“… there was a tiny whispering sound. When he heard this, Elijah hid his face in his cloak” (1 Kings 19:12-13).
1 Kgs 19:9a, 11-16; Mt 5:27-32
Jesus’ difficult teaching on marital fidelity in the Scriptures tells us something about his understanding of personal intimacy. By pairing today’s reading on marital fidelity with the story of Elijah’s encounter with God on Mount Horeb, the Lectionary shows us why the Bible equated idolatry with adultery. To be consorting with false gods was not just to be in error but also to be denying the covenantal love relationship God had formed with his people.
Elijah experiences the power of God intimately touching his humanity in the tiny whisper of divine presence as the LORD passes by. This unbearable divine touch surpasses the power of the wind, the fire and the earthquake, the three forces of a theophany. Elijah is a true prophet because he survives to bear the divine Word in his very being. Though he is the only remaining true prophet, he is empowered to return to challenge Ahab, Jezebel and the prophets of Baal, for they are leading the nation into adultery.

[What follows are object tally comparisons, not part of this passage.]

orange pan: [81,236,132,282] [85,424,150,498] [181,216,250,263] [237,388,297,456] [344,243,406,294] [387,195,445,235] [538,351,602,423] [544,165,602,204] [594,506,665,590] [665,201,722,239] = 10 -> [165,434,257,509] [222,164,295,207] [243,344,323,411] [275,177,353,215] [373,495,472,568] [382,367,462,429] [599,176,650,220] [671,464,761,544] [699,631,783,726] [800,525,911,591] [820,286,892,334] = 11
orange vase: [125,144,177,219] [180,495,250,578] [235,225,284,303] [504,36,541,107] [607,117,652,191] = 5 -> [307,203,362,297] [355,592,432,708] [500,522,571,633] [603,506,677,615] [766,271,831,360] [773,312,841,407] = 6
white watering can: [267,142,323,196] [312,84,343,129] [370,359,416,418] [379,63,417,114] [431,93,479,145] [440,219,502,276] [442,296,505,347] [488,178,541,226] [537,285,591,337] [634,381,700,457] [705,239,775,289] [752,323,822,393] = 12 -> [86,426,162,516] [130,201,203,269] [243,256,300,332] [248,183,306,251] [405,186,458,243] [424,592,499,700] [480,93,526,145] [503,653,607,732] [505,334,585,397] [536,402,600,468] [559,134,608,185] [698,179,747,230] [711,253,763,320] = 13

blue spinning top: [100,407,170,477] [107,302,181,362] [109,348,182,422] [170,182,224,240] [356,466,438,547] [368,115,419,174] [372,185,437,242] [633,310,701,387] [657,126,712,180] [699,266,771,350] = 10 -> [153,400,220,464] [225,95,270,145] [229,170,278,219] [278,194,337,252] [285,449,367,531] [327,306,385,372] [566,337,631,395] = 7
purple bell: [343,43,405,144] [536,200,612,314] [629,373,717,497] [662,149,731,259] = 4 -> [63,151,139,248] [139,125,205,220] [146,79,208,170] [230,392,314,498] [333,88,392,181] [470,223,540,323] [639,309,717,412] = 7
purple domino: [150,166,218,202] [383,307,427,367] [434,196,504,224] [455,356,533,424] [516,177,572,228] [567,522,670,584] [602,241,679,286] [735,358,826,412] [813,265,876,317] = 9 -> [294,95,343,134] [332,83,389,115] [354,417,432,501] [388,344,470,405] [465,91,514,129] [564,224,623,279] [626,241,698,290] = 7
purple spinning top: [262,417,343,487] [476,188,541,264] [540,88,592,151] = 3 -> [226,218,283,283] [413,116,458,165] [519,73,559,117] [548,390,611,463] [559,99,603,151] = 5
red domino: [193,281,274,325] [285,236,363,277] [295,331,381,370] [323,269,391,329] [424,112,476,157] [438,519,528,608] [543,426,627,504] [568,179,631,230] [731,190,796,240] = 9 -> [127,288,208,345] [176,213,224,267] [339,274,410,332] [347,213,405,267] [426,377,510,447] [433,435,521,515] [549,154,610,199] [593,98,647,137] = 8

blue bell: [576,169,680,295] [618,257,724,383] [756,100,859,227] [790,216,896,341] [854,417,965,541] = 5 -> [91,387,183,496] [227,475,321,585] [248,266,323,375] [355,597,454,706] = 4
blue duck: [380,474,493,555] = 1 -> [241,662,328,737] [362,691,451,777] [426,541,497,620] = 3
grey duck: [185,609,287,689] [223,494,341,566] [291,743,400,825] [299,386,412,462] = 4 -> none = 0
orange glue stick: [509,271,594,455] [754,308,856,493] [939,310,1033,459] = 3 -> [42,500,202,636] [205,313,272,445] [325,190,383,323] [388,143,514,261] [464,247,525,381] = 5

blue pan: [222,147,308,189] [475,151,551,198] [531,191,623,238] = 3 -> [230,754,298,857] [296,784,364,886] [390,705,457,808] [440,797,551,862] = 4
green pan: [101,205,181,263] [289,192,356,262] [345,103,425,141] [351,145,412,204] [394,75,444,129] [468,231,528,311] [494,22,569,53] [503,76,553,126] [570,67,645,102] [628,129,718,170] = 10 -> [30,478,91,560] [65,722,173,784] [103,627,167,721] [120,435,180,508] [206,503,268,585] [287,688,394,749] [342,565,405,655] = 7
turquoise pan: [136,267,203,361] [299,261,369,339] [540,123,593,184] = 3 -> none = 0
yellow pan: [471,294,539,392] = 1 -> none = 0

Jesus goes hyperbolic with his disciples in trying to show them the seriousness of straying from fidelity to God’s love. The border of this temptation to sin is to think about it, to imagine it, to desire it. If we allow anger or lust to enter our minds, we begin to kill another and commit adultery. So, don’t go there. It will be like losing a part of yourself. If your hand, your foot or your eye goes to sin, cut it off, let go of it rather than lose your intimate union with God.
The fierceness of Jesus’ teaching reflects his own intimacy with God. It also becomes the basis for his mercy for the weakness of humanity, knowing that all people wander in thought, desire and self-deception. We can approach God only because God’s enables us by divine forgiveness. Only God’s unconditional love for us can draw us closer and lift us up to mutual love. Jesus is after all preaching to an adulterous generation, a sinful people and those broken by their own temptations and poor choices. He has come to find sinners, to restore the lost sheep. He initiates the love in us that enables us to respond to him.
This is the paradox of the Sermon on the Mount. Jesus offers us a profile of virtue we cannot achieve to overcome a propensity for vice none of us can escape. Therefore, our lives only go forward within the mystery of grace, which elevates us beyond our human capacity for good. In Christ we become new creations, moving freely amid forces that limit us to striving and hoping but never fully achieving the holiness we want. We begin each day asking for help from God and one another and we end each day asking for forgiveness. Something larger and deeper than our individual efforts lifts us up together.
Our personal imperfection protects us from pride and the illusion we can somehow transcend our need for mercy or community. We are in the end saved sinners, repentant failures who succeed because God never stops loving us. This is the joy of the Gospel.